Claim people make: MCP equals tool definitions with JSON in and out.
Reality: MCP includes resources, prompts, and elicitations in addition to tools. These are first-class for context-rich work.
Why the confusion happens
- Early adopters only wired tools and ignored the rest of the spec.
- Many examples look like “natural language over an API.”
What you miss if you ignore the rest
- Resources: structured artifacts the agent can read, write, and reference across steps.
- Prompts: reusable, versioned instruction sets the system can attach, test, and audit.
- Elicitations: structured human-in-the-loop requests when only a user can resolve ambiguity.
Design patterns that work
- Resource adapters: Map knowledge bases, files, and tickets into MCP resources with permissions and lifecycle.
- Prompt registries: Treat prompts like code.

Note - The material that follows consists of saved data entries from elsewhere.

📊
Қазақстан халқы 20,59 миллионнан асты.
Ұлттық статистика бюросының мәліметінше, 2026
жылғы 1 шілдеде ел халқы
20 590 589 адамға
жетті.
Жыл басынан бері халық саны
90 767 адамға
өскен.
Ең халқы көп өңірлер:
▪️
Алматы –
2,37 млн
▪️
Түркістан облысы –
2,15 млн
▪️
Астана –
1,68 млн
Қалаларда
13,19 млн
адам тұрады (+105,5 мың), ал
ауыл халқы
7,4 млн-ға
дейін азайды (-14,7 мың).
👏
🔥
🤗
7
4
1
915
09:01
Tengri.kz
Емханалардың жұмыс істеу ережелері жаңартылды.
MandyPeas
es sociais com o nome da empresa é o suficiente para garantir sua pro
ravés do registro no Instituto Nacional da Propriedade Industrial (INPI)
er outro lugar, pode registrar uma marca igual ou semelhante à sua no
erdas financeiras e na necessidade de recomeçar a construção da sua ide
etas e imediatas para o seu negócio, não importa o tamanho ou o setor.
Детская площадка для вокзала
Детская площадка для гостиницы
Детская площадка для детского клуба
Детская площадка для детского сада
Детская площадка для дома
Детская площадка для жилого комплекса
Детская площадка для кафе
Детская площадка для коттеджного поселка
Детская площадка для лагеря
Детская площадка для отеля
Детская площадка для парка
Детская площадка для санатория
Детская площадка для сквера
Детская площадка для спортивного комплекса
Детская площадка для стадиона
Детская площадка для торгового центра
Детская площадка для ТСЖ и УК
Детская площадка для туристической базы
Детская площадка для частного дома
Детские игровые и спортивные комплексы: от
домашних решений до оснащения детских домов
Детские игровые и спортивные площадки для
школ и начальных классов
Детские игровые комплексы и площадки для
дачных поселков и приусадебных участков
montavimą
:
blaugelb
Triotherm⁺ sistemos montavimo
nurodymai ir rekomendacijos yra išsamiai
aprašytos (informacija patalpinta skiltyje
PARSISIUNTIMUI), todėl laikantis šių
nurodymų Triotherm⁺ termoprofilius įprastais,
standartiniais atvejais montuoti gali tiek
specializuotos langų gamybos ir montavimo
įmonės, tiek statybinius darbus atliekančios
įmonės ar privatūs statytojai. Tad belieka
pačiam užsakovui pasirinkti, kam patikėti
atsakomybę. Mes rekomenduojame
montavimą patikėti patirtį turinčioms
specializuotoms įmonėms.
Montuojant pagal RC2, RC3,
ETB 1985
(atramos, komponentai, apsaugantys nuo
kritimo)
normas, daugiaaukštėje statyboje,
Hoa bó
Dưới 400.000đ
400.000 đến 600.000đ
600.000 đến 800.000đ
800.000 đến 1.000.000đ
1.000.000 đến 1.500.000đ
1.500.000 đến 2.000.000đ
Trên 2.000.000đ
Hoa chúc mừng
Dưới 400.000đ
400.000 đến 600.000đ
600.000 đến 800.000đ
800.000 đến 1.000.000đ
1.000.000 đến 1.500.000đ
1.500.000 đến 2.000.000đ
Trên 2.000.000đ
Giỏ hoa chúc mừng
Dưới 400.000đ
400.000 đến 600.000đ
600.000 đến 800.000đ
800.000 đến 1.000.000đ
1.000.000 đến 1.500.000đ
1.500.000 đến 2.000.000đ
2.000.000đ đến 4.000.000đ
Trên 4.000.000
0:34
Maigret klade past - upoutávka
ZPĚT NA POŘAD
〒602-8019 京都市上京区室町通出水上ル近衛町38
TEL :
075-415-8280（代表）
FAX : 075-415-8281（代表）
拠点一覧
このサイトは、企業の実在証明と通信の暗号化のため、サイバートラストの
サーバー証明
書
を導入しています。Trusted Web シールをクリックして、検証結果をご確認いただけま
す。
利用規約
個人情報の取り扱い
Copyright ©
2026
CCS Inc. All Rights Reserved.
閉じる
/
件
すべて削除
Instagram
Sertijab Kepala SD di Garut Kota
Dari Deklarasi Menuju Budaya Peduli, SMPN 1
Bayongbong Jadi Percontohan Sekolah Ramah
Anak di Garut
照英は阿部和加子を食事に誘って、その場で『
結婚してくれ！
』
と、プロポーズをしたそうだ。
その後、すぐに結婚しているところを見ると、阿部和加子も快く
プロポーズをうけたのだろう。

Version, test, and roll back.
- Human checkpoints: Define when to elicit user input and how to resume the loop afterward.
Anti-patterns to avoid
- Using MCP as a “voice layer” over existing services without resources or prompts.
- Hard-coding long prompts inside the application rather than managing them via MCP.
Mini-checklist
- Expose at least one resource type the agent can read and one it can write.
- Register prompts with IDs and versions.
- Define user elicitation flows for low-confidence branches.
Putting it together: The architecture seam that makes AI reliable
- Non-deterministic layer: model planning, tool choice, re-planning, evaluation.
- Deterministic layer: tool execution, input validation, idempotency, side-effect control.
- MCP as the seam: tools, resources, prompts, and elicitations connect the two layers with observable traces and policies.
Observability and governance
- Trace plan → prompt → tool → resource updates.
- Version prompts and tool specs.
- Enforce access, rate limits, and approvals at the MCP boundary.
Conclusion
If you keep thinking “API,” you will ship brittle, one-shot demos. Treat tools as deterministic executors, treat agents as planners and evaluators, and use all of MCP — tools, resources, prompts, and elicitations — as the seam where intelligent behavior meets reliable systems.
Implementation guide
Inventory APIs and wrap them with MCP tools that declare pre/postconditions.
- Define agent goals and fitness functions. Encode stop criteria.
- Model resources the agent needs. Add read/write guards and retention.
- Stand up a prompt registry with testing and rollback.
- Add human elicitations for low-confidence paths.
- Instrument traces and create replayable sessions for audits.
- Run chaos drills where tools fail and confirm the agent recovers or escalates.
Common pitfalls and how to avoid them
- Treating MCP like REST: Add success checks and evaluation, not just status codes.
- One-shot agent calls: Build loops with retries and human checkpoints.
- No resource model: The agent thrashes without durable context.
- Prompt sprawl: Version prompts and run A/B tests.
- Opaque operations: Without traces you cannot debug or trust outcomes.